Kavuklular gider de yerine örneğin külahlılar gelirse yanarız biteriz diye, kavuğun yanında saf tutmanın bazıları için anlamı olabilir ama benim için mümkün değil. Böyle bir akıl yürütme burjuvazinin iktidarını getireceği için Fransız Devrimi’ne karşı çıkıp 16. Louis’nin yandaşı olmaktan farksız.

“Bir kavuk devrildi” Müsahipzade Celal’in tiyatro eseri. Bir de sinema uyarlaması var. Muhsin Ertuğrul’un imzasını taşıyor. Filmin ilginç yönlerinden biri Nâzım Hikmet’in senaryo yazarları arasında bulunması. Hak etmediği bir mevkiye yükselen, çobanken Sadrazam olan bir adamın hikayesini anlatıyor özetle. Film bir yangında tahrip olduğu için bugün izlemek mümkün değil.
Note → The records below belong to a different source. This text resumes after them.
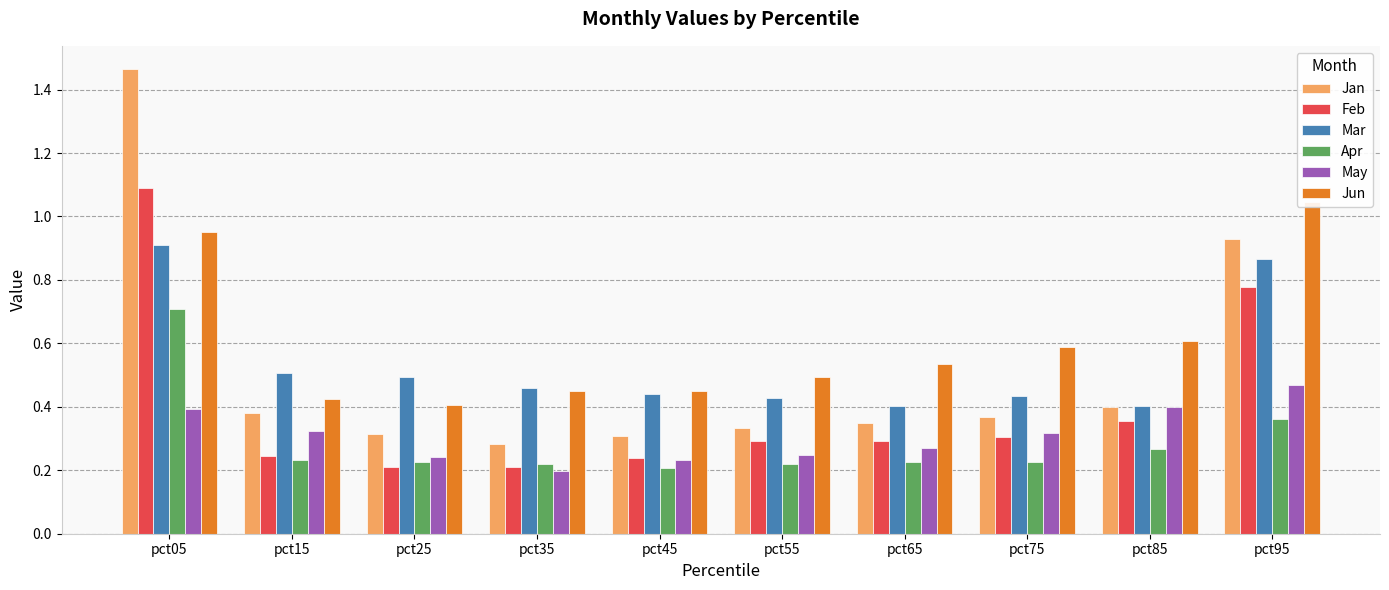

What is the total value across all series at pct25?

1.9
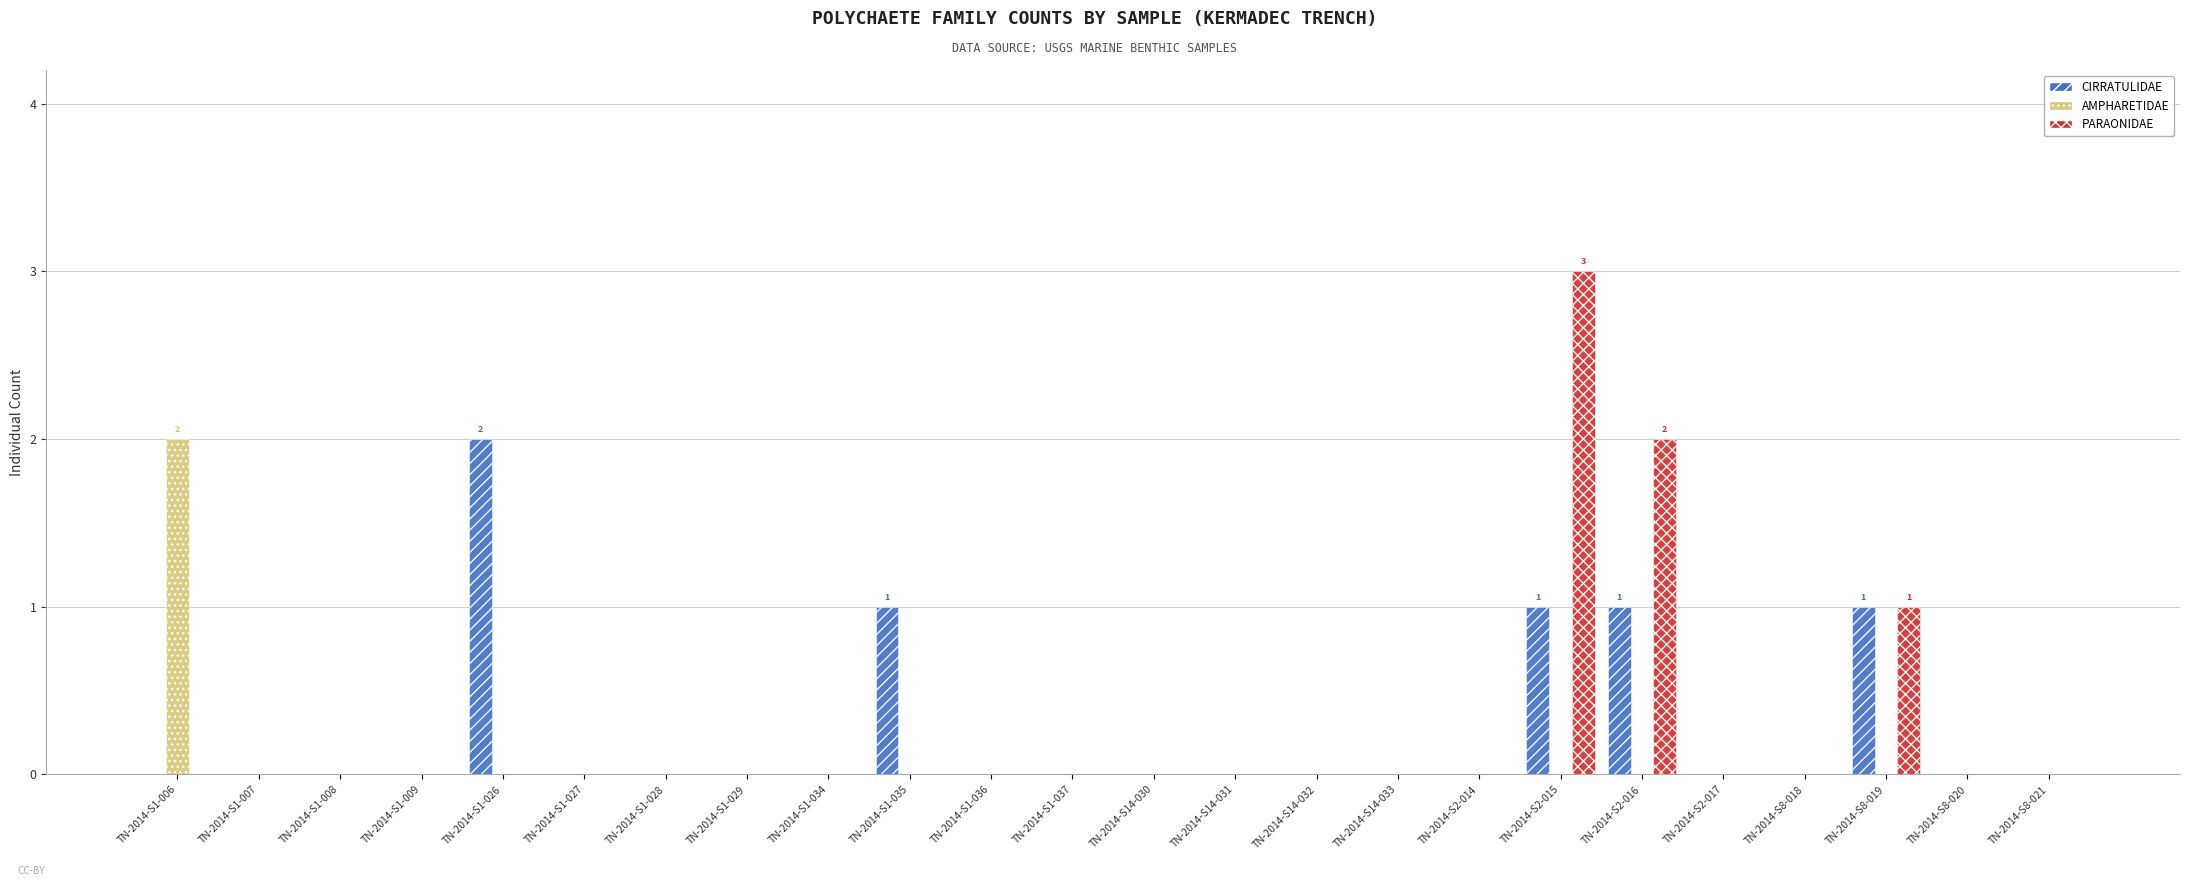

Which series has the widest spread of values?

PARAONIDAE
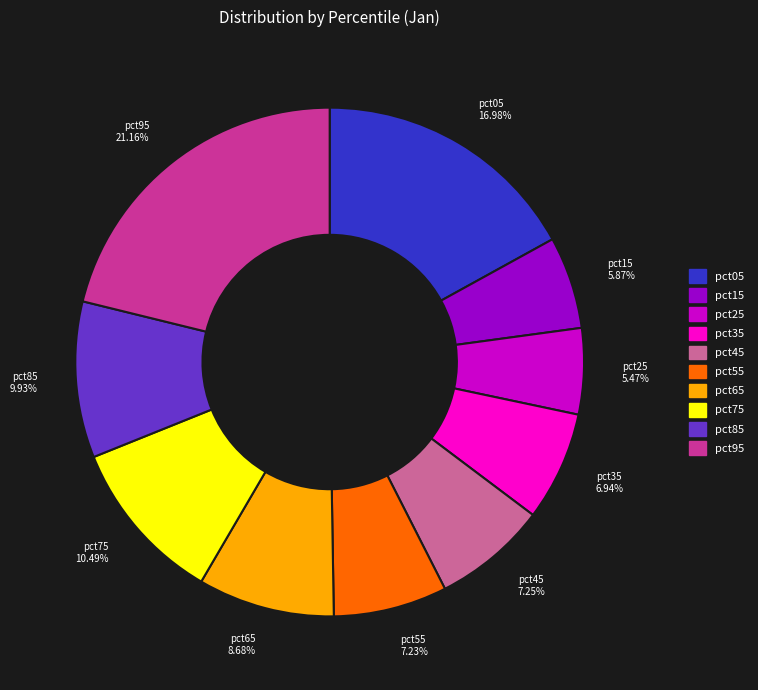

Which category has the biggest portion of the pie?

pct95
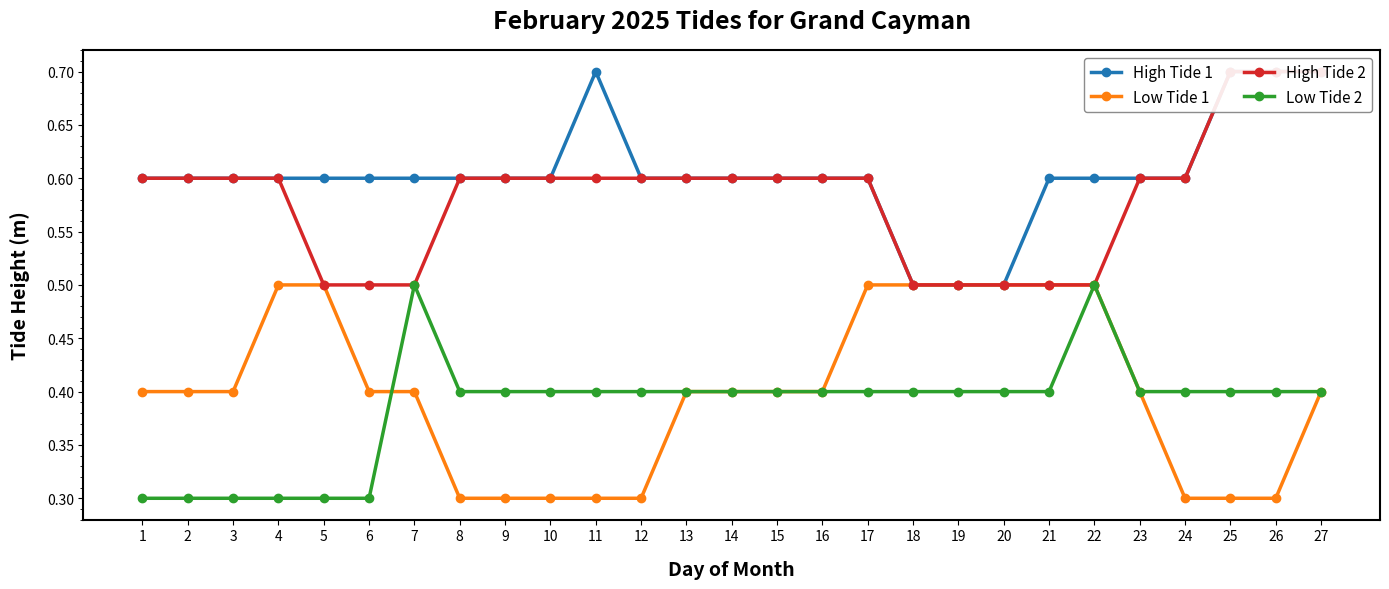

Reading right to left, what are all the values shown in this chart?

High Tide 1: 0.7	0.7	0.7	0.6	0.6	0.6	0.6	0.5	0.5	0.5	0.6	0.6	0.6	0.6	0.6	0.6	0.7	0.6	0.6	0.6	0.6	0.6	0.6	0.6	0.6	0.6	0.6
Low Tide 1: 0.4	0.3	0.3	0.3	0.4	0.5	0.5	0.5	0.5	0.5	0.5	0.4	0.4	0.4	0.4	0.3	0.3	0.3	0.3	0.3	0.4	0.4	0.5	0.5	0.4	0.4	0.4
High Tide 2: 0.7	0.7	0.7	0.6	0.6	0.5	0.5	0.5	0.5	0.5	0.6	0.6	0.6	0.6	0.6	0.6	0.6	0.6	0.6	0.6	0.5	0.5	0.5	0.6	0.6	0.6	0.6
Low Tide 2: 0.4	0.4	0.4	0.4	0.4	0.5	0.4	0.4	0.4	0.4	0.4	0.4	0.4	0.4	0.4	0.4	0.4	0.4	0.4	0.4	0.5	0.3	0.3	0.3	0.3	0.3	0.3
Bununla birlikte oyunun ve filmin ana izleği çevremizde olup bitenlerle her gün yeniden sahneye konuyor. Dinsel sömürüye dayanan berbat yönetimlerin kanlı maceraları ve halkların bu yüzden gördüğü zulüm. 

Oyuna adını veren kavuğun iktidarı temsil ettiğini biliyoruz. Sınıfsal ve dinsel iktidar. İnsanlık tarihi bu iki unsurun ittifakının örnekleriyle dolu. Önce aristokrasi, sonra da nöbeti ondan devralan burjuvazi göksel bir dayanak olmadan hükmetmekte zorlanıyor. Kavuk işte bu yüzden zulmün iktidarını simgeliyor ve tam da bu yüzden kavuk devrilince Devrimciler umutlanıyor.

Zira devrilen her kavuk yeni bir hayat ihtimalidir.